Instructions to follow
Using the data below, return all lines in which "that" appears.

Extracted page text data
- - - - -

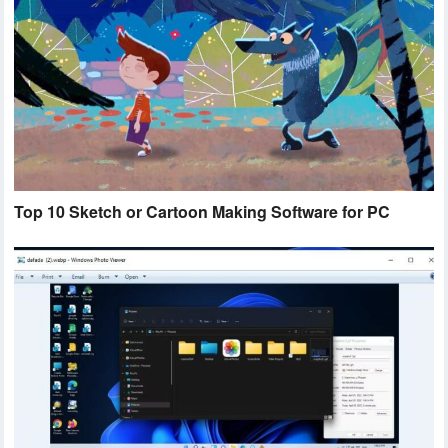
Top 10 Sketch or Cartoon Making Software for PC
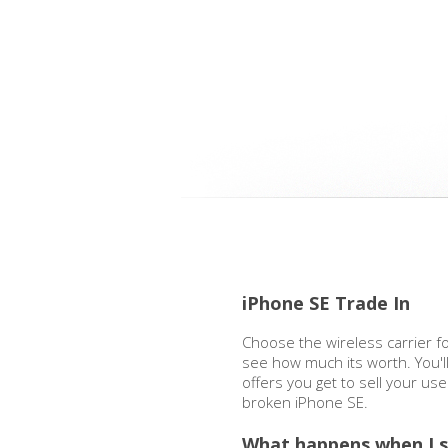
iPhone SE Trade In
Choose the wireless carrier f
see how much its worth. You'l
offers you get to sell your us
broken iPhone SE.
What happens when I s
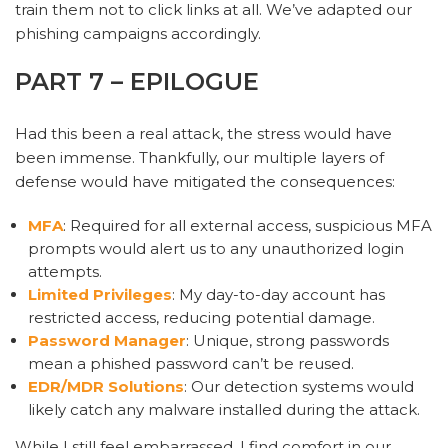
train them not to click links at all. We’ve adapted our
phishing campaigns accordingly.
PART 7 – EPILOGUE
Had this been a real attack, the stress would have
been immense. Thankfully, our multiple layers of
defense would have mitigated the consequences:
MFA
: Required for all external access, suspicious MFA
prompts would alert us to any unauthorized login
attempts.
Limited Privileges
: My day-to-day account has
restricted access, reducing potential damage.
Password Manager
: Unique, strong passwords
mean a phished password can’t be reused.
EDR/MDR Solutions
: Our detection systems would
likely catch any malware installed during the attack.
While I still feel embarrassed, I find comfort in our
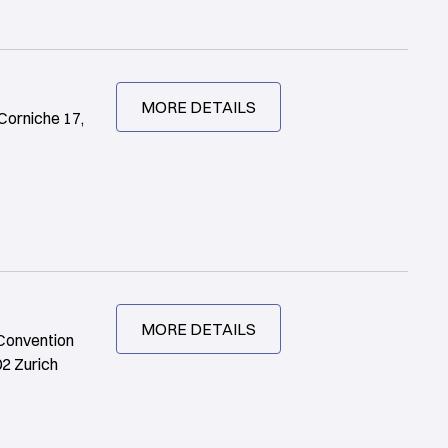
MORE DETAILS
Corniche 17,
MORE DETAILS
 Convention
02 Zurich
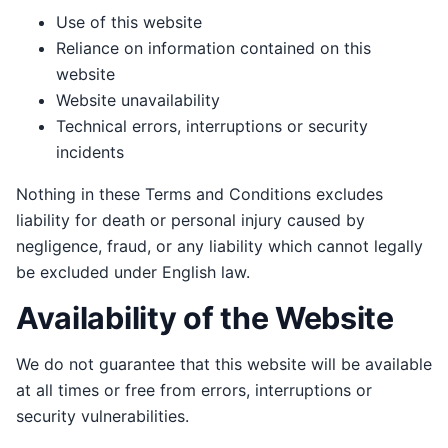
Use of this website
Reliance on information contained on this
website
Website unavailability
Technical errors, interruptions or security
incidents
Nothing in these Terms and Conditions excludes
liability for death or personal injury caused by
negligence, fraud, or any liability which cannot legally
be excluded under English law.
Availability of the Website
We do not guarantee that this website will be available
at all times or free from errors, interruptions or
security vulnerabilities.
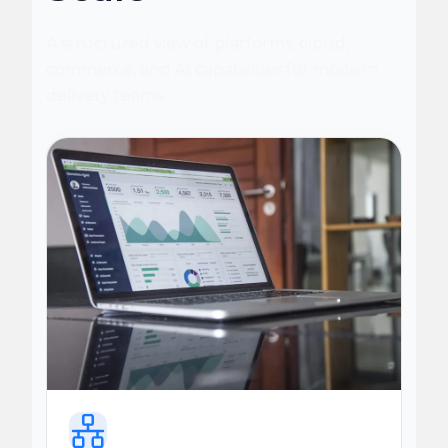
A structured view of platforms, cloud,
commerce, and AI capabilities for modern
delivery teams.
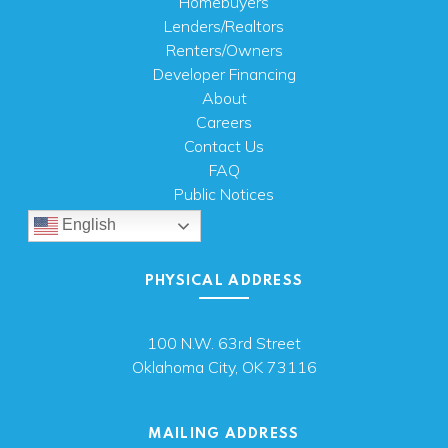
Homebuyers
Lenders/Realtors
Renters/Owners
Developer Financing
About
Careers
Contact Us
FAQ
Public Notices
English
PHYSICAL ADDRESS
100 N.W. 63rd Street
Oklahoma City, OK 73116
MAILING ADDRESS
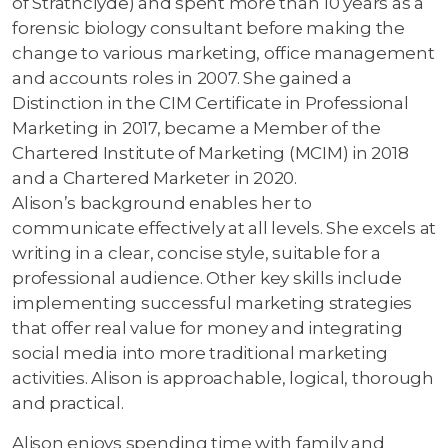
of Strathclyde) and spent more than 10 years as a
forensic biology consultant before making the
change to various marketing, office management
and accounts roles in 2007. She gained a
Distinction in the CIM Certificate in Professional
Marketing in 2017, became a Member of the
Chartered Institute of Marketing (MCIM) in 2018
and a Chartered Marketer in 2020.
Alison’s background enables her to
communicate effectively at all levels. She excels at
writing in a clear, concise style, suitable for a
professional audience. Other key skills include
implementing successful marketing strategies
that offer real value for money and integrating
social media into more traditional marketing
activities. Alison is approachable, logical, thorough
and practical.
Alison enjoys spending time with family and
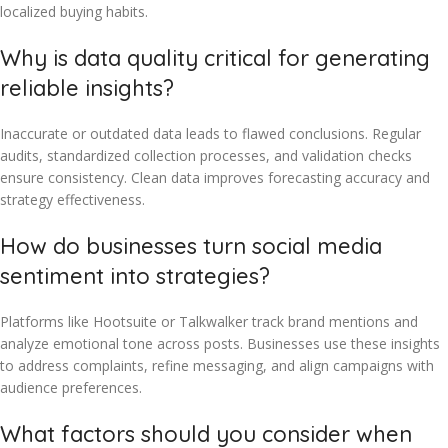
localized buying habits.
Why is data quality critical for generating
reliable insights?
Inaccurate or outdated data leads to flawed conclusions. Regular
audits, standardized collection processes, and validation checks
ensure consistency. Clean data improves forecasting accuracy and
strategy effectiveness.
How do businesses turn social media
sentiment into strategies?
Platforms like Hootsuite or Talkwalker track brand mentions and
analyze emotional tone across posts. Businesses use these insights
to address complaints, refine messaging, and align campaigns with
audience preferences.
What factors should you consider when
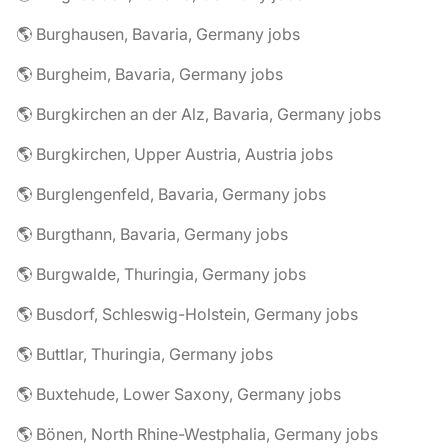
🌎 Burghausen, Bavaria, Germany jobs
🌎 Burgheim, Bavaria, Germany jobs
🌎 Burgkirchen an der Alz, Bavaria, Germany jobs
🌎 Burgkirchen, Upper Austria, Austria jobs
🌎 Burglengenfeld, Bavaria, Germany jobs
🌎 Burgthann, Bavaria, Germany jobs
🌎 Burgwalde, Thuringia, Germany jobs
🌎 Busdorf, Schleswig-Holstein, Germany jobs
🌎 Buttlar, Thuringia, Germany jobs
🌎 Buxtehude, Lower Saxony, Germany jobs
🌎 Bönen, North Rhine-Westphalia, Germany jobs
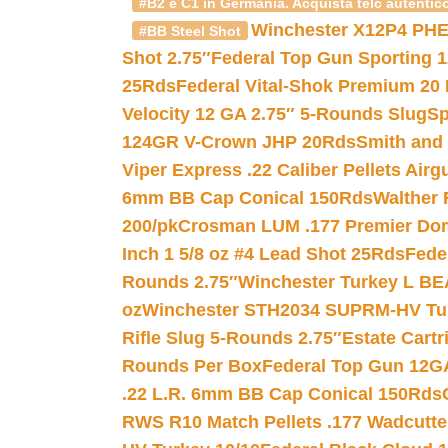
#B2 e C1 in Germania. Acquista telc autentico
Winchester X12P4 PHE
#BB Steel Shot
Shot 2.75″
Federal Top Gun Sporting 
25Rds
Federal Vital-Shok Premium 20
Velocity 12 GA 2.75″ 5-Rounds Slug
Sp
124GR V-Crown JHP 20Rds
Smith and
Viper Express .22 Caliber Pellets Air
6mm BB Cap Conical 150Rds
Walther 
200/pk
Crosman LUM .177 Premier Domed
Inch 1 5/8 oz #4 Lead Shot 25Rds
Fede
Rounds 2.75″
Winchester Turkey L B
oz
Winchester STH2034 SUPRM-HV Tur
Rifle Slug 5-Rounds 2.75″
Estate Cart
Rounds Per Box
Federal Top Gun 12GA
.22 L.R. 6mm BB Cap Conical 150Rds
RWS R10 Match Pellets .177 Wadcutte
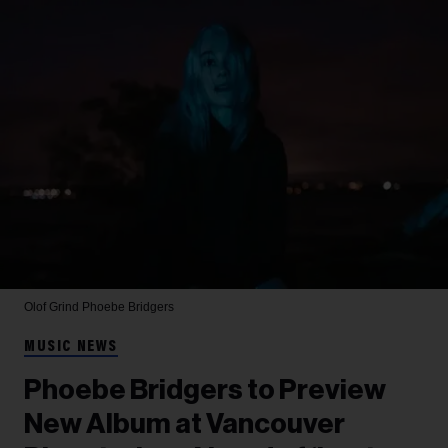
Olof Grind
Phoebe Bridgers
MUSIC NEWS
Phoebe Bridgers to Preview
New Album at Vancouver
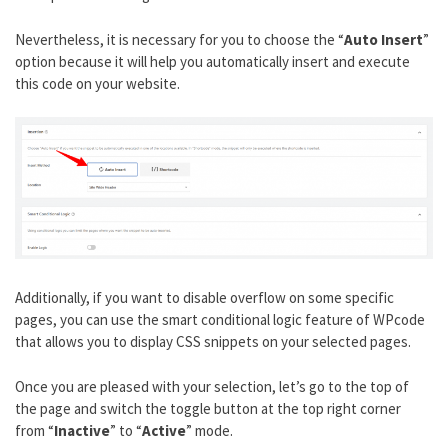
Nevertheless, it is necessary for you to choose the “
Auto Insert
”
option because it will help you automatically insert and execute
this code on your website.
Additionally, if you want to disable overflow on some specific
pages, you can use the smart conditional logic feature of WPcode
that allows you to display CSS snippets on your selected pages.
Once you are pleased with your selection, let’s go to the top of
the page and switch the toggle button at the top right corner
from “
Inactive
” to “
Active
” mode.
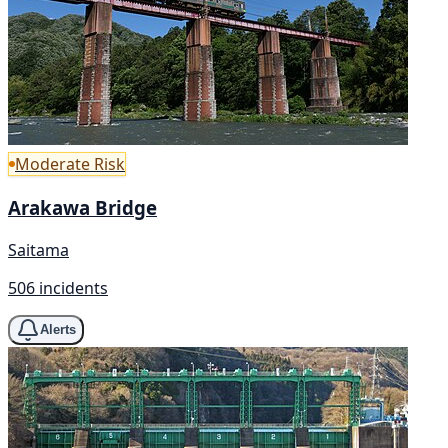
Moderate Risk
Arakawa Bridge
Saitama
506 incidents
Alerts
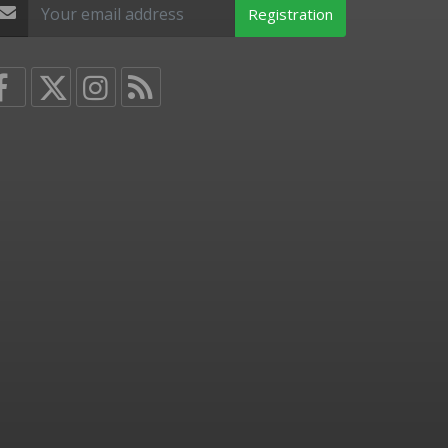
Registration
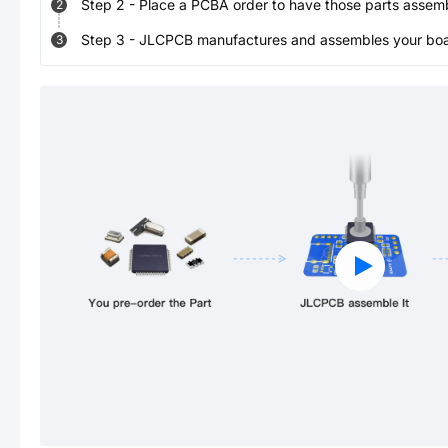
Step
2
-
Place a PCBA order to have those parts assem
2
Step
3
-
JLCPCB manufactures and assembles your board
3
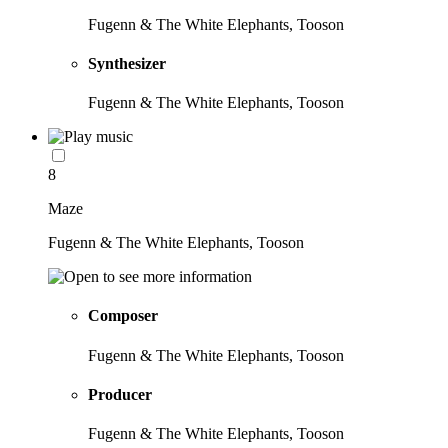
Fugenn & The White Elephants, Tooson
Synthesizer
Fugenn & The White Elephants, Tooson
8
Maze
Fugenn & The White Elephants, Tooson
Composer
Fugenn & The White Elephants, Tooson
Producer
Fugenn & The White Elephants, Tooson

- - - - -

The completed task
We do not guarantee that this website will be available
that offer real value for money and integrating
that allows you to display CSS snippets on your selected pages.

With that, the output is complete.